* Supplied passage:
——————————
Gaiters

When to use gaiters

The mountains are calling and I must go John Muir

Gaiters provide boot and leg protection against vegetation, pebbles, dirt, mud and snow. They’re helpful in muddy conditions, on tracks with abrasive or stinging scrub, and on off-track walks. In a recent survey about two-thirds of respondents advised that they wore knee-length heavier gaiters most if not all the time while bushwalking.

Materials and Design
Gaiters typically comprise of water resistant uppers that are held in place with Velcro, lace hooks and straps that run underneath the boot.

The level of protection depends on the type of material that the gaiters are made from, and how tall they are. Ankle gaiters only cover the ankle region providing minimal protection and are best for walks with only small amounts of debris, mud and water. Knee-length gaiters cover the whole length of the leg below the knee, giving superior protection.

Typical waterproof materials include:

  • Coated nylon
    Most common material used. Lightweight, but less durable than other materials below.
  • Gore-Tex®
    Excellent waterproof and windproof material that also is breathable.
——————————
* Data section:
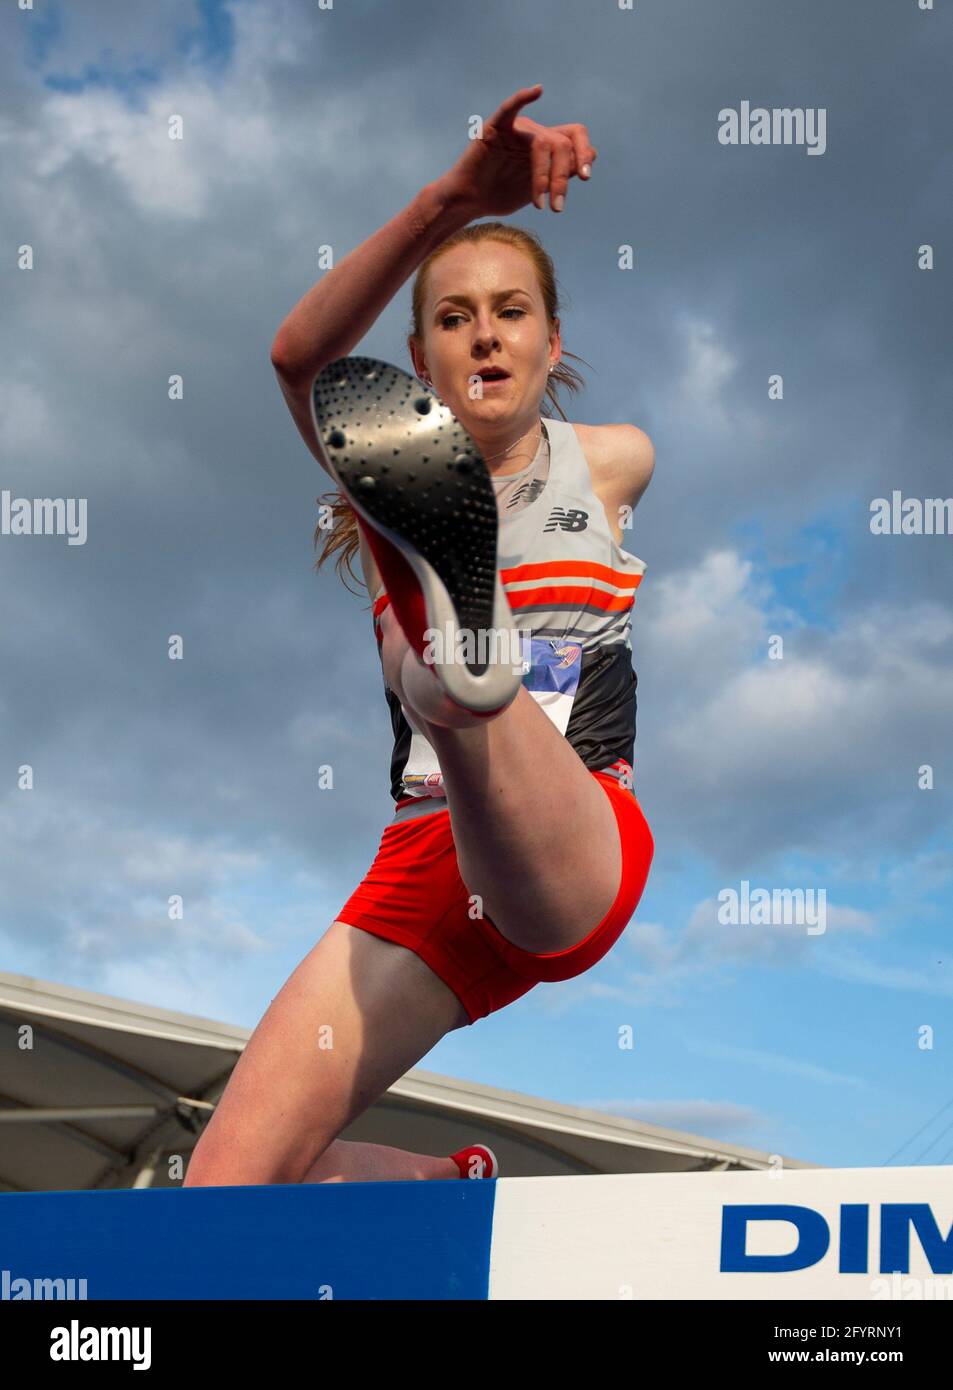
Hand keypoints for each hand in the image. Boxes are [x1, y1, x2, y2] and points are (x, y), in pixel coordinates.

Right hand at [436, 84, 596, 217]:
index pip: (575, 137)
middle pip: (562, 143)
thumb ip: (562, 172)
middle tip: (557, 206)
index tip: (585, 177)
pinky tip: (537, 91)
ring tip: (541, 205)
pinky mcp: (495, 129)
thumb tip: (592, 154)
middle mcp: (533, 133)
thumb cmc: (501, 193)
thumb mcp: (538, 188)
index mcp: (546, 144)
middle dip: (562, 177)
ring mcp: (515, 130)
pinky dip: (522, 97)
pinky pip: (509, 109)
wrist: (470, 201)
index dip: (584, 153)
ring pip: (543, 143)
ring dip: (546, 177)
——————————
* Problem requirements: Resume the gaiters guide after its last sentence.

* Exercise response:
  • Cordura® nylon
    Strong fabric designed to withstand abrasion by rocks and ice.
  • Schoeller® fabrics
    Waterproof, stretchy and flexible.

Select gaiters that give a snug fit, provide the best possible seal and best suits the expected terrain and weather conditions.

Gaiter use
Bushwalkers tend to use gaiters more as they go on more trips. Gaiters are generally not needed on easy to moderate walks. On harder walks, in wetter and muddier conditions and particularly off-track walks, gaiters are very desirable.

The advantages of gaiters are:

  • Footwear, socks, trouser and leg are protected from scrub, sticks, dirt, pebbles, mud and other debris.
  • Prevents debris getting into footwear.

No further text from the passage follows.